* **EJERCICIO PROPUESTO**: Reproduce sin ningún cambio el pasaje del fragmento sobre la oposición al Gobierno de Santa Anna que aparece más abajo, desde "Se descubrió una" hasta "no lo denunciaron.", ambos incluidos.

____ FRAGMENTO DEL DOCUMENTO

Durante mi práctica de Derecho cambió el Gobierno Nacional, por la salida del país del Presidente Don Mariano Arista, en enero de 1853, el triunfo del Plan Revolucionario de Jalisco, que fue después modificado y la proclamación y regreso del General Santa Anna. El nuevo Gobierno era enteramente conservador, comenzó persiguiendo a los liberales y tenía mucha hostilidad contra los abogados. Esa política, mi iniciación en la carrera militar, seis años antes, durante la guerra con los Estados Unidos, y mis ideas liberales en que me había iniciado Don Marcos Pérez, me hicieron formar la resolución de hacerme hostil al Gobierno del General Santa Anna.

Era yo además, el confidente de mi maestro en los trabajos revolucionarios que había emprendido en Oaxaca, en combinación con Don Mariano Zavala, Don José García Goytia, Don Manuel Ruiz y Don Pedro Garay, que estaban en México, y habían sido Diputados por el Estado de Oaxaca al Congreso de la Unión.

Se descubrió una correspondencia revolucionaria que estos señores dirigían, en cifra, a Don Marcos Pérez, y con este motivo se le procesó y se le puso en una prisión muy rigurosa; y fueron conducidos a Oaxaca sus cómplices, con excepción de Don Pedro Garay, porque su nombre no aparecía en la correspondencia interceptada y los presos no lo denunciaron.

Yo debí haber caído preso entonces y me liberté por una verdadera casualidad. Don Marcos Pérez me había encargado que sacara yo del correo la correspondencia revolucionaria que venía con un nombre supuesto, y siempre la sacaba yo; pero la impaciencia de Don Marcos Pérez por recibir la correspondencia, un día al llegar el correo, hizo que no me esperara sino que mandara a sacarla a Remigio Flores, su concuño, quien fue por supuesto su compañero de prisión.

________
____ MATERIAL PROPORCIONADO

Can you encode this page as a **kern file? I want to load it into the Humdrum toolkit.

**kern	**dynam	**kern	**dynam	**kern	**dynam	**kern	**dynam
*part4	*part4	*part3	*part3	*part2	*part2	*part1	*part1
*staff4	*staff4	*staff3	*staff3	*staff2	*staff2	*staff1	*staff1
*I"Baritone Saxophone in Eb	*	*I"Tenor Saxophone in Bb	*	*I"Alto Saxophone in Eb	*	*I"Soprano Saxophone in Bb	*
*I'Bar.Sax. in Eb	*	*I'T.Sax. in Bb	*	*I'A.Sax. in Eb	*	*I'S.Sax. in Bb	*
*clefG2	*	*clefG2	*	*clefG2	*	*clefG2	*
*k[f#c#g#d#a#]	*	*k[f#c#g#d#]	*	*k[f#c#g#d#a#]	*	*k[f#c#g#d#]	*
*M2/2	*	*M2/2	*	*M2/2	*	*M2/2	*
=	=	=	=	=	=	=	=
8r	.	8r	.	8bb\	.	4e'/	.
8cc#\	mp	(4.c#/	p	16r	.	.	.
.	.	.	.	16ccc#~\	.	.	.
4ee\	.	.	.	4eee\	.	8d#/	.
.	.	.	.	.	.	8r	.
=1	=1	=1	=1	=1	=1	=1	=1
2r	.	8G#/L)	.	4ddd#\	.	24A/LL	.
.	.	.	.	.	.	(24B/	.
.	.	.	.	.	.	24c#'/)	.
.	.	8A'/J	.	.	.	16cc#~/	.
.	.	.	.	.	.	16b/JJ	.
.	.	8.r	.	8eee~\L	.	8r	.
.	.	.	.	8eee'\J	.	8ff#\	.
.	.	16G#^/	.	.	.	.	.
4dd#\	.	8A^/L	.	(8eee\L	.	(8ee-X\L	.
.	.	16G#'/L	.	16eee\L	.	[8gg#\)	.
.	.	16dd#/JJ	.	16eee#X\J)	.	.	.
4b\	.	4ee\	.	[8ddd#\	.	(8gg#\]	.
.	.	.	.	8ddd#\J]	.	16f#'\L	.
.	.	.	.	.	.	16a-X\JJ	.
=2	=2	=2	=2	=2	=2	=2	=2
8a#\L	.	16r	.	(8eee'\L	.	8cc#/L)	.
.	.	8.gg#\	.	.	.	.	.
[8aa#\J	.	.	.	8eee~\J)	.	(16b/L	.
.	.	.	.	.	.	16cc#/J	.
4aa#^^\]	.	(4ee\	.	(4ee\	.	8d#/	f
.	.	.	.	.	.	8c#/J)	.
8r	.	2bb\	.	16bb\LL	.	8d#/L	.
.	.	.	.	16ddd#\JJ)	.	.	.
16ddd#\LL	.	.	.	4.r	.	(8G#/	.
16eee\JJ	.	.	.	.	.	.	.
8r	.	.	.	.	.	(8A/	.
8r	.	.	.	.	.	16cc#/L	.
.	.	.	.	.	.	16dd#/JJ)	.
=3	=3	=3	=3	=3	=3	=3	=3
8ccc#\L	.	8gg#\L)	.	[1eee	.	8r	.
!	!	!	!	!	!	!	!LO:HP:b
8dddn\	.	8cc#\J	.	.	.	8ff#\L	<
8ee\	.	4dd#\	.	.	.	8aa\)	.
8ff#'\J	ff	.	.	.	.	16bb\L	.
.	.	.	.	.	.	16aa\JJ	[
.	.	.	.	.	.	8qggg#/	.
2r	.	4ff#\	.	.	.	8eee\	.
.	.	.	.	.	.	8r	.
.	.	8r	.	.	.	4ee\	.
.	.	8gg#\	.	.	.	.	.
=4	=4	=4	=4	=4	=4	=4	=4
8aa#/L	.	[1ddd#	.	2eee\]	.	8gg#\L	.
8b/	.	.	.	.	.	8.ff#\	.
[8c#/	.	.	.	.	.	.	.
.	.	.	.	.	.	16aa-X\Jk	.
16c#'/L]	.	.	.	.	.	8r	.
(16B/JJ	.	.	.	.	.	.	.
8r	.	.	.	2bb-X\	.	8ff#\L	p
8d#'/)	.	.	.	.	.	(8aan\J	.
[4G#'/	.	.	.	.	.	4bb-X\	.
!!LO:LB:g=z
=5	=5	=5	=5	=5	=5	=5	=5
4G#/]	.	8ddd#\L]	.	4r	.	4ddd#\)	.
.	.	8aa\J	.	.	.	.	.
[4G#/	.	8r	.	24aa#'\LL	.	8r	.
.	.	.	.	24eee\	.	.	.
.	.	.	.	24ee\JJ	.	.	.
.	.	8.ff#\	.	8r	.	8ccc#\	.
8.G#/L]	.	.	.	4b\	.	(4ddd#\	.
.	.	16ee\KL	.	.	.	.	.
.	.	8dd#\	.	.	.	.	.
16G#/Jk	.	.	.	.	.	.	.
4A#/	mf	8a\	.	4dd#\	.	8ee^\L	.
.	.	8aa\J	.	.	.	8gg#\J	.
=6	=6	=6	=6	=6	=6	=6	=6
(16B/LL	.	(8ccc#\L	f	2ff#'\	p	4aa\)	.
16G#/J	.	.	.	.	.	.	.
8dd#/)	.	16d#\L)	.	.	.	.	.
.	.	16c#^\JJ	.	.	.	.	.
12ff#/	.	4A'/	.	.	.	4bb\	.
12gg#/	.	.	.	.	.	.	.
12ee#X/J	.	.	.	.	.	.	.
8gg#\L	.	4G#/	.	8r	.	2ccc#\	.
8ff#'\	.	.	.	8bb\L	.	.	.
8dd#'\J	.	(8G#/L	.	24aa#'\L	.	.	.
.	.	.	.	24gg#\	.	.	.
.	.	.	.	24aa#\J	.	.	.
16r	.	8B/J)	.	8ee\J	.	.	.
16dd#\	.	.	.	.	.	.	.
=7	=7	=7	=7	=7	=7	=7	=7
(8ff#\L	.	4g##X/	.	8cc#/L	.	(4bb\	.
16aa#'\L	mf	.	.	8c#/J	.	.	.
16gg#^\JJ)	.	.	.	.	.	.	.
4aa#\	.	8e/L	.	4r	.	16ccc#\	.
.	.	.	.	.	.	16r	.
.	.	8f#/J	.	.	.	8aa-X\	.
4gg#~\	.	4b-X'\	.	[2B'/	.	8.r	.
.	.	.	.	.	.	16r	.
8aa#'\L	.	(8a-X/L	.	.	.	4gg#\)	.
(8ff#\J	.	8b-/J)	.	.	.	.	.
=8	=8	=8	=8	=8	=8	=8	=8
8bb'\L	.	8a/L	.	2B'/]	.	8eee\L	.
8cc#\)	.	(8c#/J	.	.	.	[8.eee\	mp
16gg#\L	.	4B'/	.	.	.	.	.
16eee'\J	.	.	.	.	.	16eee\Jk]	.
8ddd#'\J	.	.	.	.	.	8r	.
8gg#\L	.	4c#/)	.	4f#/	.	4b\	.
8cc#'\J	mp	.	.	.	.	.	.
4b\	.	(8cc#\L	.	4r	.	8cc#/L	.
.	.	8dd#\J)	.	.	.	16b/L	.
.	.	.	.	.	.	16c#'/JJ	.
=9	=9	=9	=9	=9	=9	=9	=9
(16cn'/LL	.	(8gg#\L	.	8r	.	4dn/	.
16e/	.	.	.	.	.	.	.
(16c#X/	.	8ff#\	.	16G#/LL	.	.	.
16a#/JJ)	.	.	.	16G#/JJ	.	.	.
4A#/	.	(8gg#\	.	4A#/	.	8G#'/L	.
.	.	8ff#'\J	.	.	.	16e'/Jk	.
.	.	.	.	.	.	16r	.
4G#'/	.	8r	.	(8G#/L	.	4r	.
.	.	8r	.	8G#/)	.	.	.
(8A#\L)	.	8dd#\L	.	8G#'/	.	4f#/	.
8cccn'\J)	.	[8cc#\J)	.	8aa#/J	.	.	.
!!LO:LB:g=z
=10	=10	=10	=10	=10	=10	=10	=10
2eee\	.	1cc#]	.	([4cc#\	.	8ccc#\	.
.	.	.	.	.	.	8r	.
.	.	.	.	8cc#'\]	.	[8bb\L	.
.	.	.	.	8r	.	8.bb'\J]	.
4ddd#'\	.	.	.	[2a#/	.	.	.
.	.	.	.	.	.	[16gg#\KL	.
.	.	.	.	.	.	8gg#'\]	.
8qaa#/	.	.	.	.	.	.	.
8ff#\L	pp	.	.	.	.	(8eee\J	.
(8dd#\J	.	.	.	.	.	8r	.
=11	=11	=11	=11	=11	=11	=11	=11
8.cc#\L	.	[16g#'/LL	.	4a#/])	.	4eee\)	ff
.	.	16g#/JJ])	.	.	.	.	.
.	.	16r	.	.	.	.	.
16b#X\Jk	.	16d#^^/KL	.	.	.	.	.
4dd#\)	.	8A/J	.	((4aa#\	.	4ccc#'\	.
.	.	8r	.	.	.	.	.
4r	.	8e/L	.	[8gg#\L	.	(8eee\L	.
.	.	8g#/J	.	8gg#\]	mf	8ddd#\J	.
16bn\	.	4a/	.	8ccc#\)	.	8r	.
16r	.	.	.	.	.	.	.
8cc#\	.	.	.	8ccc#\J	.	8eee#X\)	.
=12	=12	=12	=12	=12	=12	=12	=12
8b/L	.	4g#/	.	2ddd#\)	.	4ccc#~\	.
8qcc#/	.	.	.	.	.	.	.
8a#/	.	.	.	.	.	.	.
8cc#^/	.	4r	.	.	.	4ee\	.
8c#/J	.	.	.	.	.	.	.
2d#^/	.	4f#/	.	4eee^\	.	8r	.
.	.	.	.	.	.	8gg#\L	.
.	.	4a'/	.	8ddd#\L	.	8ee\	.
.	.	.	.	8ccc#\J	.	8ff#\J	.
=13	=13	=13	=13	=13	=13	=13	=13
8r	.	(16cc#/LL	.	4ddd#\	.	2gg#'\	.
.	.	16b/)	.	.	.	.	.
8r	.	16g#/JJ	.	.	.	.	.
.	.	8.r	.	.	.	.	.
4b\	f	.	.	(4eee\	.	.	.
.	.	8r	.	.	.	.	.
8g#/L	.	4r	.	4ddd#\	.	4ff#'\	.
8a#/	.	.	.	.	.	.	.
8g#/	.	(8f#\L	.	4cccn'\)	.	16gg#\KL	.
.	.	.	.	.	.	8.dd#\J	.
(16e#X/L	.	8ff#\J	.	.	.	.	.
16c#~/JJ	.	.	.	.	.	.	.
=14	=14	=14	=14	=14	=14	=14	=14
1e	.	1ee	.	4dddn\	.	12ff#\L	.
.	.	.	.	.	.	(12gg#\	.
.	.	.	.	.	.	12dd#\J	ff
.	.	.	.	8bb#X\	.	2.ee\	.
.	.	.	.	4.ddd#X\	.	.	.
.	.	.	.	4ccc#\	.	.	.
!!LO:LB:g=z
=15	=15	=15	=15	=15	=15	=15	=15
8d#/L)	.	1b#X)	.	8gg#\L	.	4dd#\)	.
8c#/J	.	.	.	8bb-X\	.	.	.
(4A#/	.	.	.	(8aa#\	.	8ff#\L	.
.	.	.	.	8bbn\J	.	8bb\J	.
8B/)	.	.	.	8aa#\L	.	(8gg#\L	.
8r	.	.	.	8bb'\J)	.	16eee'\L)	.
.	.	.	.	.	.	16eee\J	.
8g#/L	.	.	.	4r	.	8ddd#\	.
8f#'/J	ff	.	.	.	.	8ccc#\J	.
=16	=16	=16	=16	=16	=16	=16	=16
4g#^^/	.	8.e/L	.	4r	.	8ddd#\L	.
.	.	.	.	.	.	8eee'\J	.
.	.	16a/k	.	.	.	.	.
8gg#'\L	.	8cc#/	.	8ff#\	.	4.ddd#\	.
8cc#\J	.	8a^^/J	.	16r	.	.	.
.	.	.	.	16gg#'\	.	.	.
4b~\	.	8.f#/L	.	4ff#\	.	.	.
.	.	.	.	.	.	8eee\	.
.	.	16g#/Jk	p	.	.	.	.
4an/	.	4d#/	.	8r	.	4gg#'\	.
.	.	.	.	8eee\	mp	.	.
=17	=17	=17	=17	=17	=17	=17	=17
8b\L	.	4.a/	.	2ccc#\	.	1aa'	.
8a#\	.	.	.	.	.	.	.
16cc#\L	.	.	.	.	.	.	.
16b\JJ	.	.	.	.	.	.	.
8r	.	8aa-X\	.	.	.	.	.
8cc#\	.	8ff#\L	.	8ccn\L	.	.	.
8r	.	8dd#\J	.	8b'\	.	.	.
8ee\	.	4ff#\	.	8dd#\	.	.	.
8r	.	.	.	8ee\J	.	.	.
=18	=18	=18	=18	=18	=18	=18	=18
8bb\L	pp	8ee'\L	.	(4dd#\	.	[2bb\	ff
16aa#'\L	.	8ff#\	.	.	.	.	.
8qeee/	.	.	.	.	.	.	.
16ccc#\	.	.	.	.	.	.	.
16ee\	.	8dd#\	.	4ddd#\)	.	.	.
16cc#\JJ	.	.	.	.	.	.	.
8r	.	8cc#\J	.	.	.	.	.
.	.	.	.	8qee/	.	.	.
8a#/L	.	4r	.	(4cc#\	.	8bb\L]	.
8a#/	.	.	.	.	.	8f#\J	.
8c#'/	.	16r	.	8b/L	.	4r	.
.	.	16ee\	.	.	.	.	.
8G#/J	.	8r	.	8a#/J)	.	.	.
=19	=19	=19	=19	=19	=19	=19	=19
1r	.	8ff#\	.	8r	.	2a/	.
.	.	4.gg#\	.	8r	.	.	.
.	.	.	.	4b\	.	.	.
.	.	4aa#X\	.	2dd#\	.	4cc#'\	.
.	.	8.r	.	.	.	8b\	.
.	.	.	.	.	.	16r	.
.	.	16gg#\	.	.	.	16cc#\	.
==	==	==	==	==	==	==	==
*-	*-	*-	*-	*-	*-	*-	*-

________

* **SOLUCIÓN**:
Se descubrió una correspondencia revolucionaria que estos señores dirigían, en cifra, a Don Marcos Pérez, y con este motivo se le procesó y se le puso en una prisión muy rigurosa; y fueron conducidos a Oaxaca sus cómplices, con excepción de Don Pedro Garay, porque su nombre no aparecía en la correspondencia interceptada y los presos no lo denunciaron.